И над всей черной душной землей, и над зеленым стеклянным морем, и над горами ночь вся была в светляках. Они летели навстречу друг другу, гнались друг за другом, приближались и отдалялись, плясали, они вспыхивали на листьях магнолий и платанов, в фосфоресцирующей синей траве и просто в серой пыли на дороге, вспыхивали и угасали, огненной морзянкой сообщая свои желания, мгновенные настроения, сиюсекундные капризы, свои стоны и мечты, и звали друг друга, вечно звали друг друга.

Все было избыточно-роскошно в этой неправдоподобной ночи; и эта огненная метель, и это слишком адское, чернильное небо с миллионом крупных, живых, словно шевелящихся в нем, звезд, и ужасный гвалт лягушек, их сердитые, надутые, булькающие, бесстыдные споры до хрипоты, до неистовства всю ночь, и эти огромные белые мясистые, светящиеся во тьме и до одурения, до угара пахнущие цветы магнолии, как канделябры висящие на деревьях, и острые, одинокие, тоскливо глядящие в небо черные кипарисы, пронзительные в своем кладбищенском одиночестве, словно завернутые в чадру.

Все кругом будоражило, возбуждало мальчишескую душу, говорило, что надо жить, жить и жадно вдыхать каждую густо наполненную минуту, сейчас, сегодня, ничего не оставляя на завтра, — все требовало любви.

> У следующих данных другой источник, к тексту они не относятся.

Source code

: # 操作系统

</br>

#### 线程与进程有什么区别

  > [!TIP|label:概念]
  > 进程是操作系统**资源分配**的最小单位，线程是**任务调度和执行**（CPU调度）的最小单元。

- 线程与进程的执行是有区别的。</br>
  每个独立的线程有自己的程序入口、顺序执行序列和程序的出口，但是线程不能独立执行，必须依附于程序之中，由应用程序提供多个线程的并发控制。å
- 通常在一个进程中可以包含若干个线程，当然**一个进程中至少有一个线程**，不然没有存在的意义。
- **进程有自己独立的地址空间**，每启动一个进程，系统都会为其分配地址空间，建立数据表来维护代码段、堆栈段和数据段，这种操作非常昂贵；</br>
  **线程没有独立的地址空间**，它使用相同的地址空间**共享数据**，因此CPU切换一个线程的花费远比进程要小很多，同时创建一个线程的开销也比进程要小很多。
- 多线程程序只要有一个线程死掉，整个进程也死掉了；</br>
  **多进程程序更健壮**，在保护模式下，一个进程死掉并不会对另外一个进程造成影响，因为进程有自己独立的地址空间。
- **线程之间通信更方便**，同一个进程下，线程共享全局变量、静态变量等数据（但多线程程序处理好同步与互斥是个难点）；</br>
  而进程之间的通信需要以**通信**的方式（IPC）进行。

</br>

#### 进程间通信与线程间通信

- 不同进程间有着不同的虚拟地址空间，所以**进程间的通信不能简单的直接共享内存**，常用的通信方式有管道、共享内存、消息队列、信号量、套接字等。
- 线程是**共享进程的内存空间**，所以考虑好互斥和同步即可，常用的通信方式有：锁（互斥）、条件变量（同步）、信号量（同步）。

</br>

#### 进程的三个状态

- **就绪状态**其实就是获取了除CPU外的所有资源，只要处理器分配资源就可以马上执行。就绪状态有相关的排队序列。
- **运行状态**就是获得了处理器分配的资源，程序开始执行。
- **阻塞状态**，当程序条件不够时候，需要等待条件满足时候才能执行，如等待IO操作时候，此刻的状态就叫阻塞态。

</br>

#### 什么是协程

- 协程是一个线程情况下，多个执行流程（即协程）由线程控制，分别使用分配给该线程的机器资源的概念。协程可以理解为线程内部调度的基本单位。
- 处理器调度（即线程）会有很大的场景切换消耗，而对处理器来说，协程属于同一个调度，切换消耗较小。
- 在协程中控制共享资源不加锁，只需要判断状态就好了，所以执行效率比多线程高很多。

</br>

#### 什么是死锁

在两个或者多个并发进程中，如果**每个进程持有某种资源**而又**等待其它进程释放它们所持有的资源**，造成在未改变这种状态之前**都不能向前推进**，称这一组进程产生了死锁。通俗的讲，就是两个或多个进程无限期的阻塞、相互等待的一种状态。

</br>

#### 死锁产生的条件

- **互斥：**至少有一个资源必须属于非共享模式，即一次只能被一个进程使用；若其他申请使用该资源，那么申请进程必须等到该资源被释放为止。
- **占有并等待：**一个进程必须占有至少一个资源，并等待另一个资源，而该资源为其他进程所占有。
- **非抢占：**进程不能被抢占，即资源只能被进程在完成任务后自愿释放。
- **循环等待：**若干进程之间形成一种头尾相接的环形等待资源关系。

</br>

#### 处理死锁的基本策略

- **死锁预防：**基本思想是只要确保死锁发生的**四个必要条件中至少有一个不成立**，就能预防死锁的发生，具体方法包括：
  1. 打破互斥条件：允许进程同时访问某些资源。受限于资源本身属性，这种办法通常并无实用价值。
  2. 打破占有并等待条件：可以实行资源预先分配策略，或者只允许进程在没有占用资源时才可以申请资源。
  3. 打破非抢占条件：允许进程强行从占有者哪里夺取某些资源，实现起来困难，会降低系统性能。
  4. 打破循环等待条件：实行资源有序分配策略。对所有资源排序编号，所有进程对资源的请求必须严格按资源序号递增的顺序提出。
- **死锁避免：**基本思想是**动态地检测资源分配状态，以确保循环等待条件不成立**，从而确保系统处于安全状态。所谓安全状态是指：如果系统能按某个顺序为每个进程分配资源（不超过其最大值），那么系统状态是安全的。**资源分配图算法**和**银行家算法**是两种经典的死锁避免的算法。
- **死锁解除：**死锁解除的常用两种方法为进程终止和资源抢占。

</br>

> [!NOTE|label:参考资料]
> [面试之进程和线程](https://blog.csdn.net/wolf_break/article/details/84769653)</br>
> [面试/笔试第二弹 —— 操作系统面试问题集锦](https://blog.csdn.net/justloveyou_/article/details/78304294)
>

Я пошел к освещенному телеграфному окошку и длинной казенной ручкой, брызгая чернилами, неожиданно написал письмо-телеграмму Нике Тукацинской.

2

В Нику Тукацинскую, ученицу Пятой единой трудовой школы, были влюблены все городские пижоны и чистюли, на нее заглядывались румяные мудрецы из техникума Шолом-Алейхема, усатые слушатели финансовых курсов имени Цюрупы и даже отчаянные несусветные хлопчики из приюта имени Кампанеллы.

Стоило только прийти ей на скалы, как все уважающие себя мальчишки начинали козырять и выставляться, прыгали в реку ласточкой, а кто умел — крутил сальто-мортале, и крутил «солнце», и воздух свистел, и вода кипела, как в котле, и всегда кто-то тонул, и утопленника тащили за волосы, вода, как из брандспойта, била из его ушей, и носа, и рта, а зенки все равно глядели на нее, и, обезвоженный, он снова тут же рвался на скалы делать кульбиты.

А на футбольном матче, только мелькнет на ауте ее золотая коса, и сразу же на поле — каша. Все хотят на ее глазах забить гол, не только форварды, но и хавбеки, и беки, и даже судья-рефери, а иногда и посторонние мальчишки, притворившиеся, что и они в команде, а голкипер кусает коленки, что он голкипер и ему далеко бегать забивать гол. И если теперь мяч уже попадет кому-нибудь в ноги, ни за что, никогда не отдаст; пусть все сходят с ума — «Пас! Пас! Лилипут, пас!» — сам, только сам, обводит и вертит, и крутит, как пьяный, финтует бутсами, и теперь нападают на него и свои, и чужие, возьмут, наконец, в «коробочку» и отобьют мяч, а он бежит сзади с плачем: «Ой, что вы наделали!», а болельщики наяривают: «Гип, гип, гип, ура!»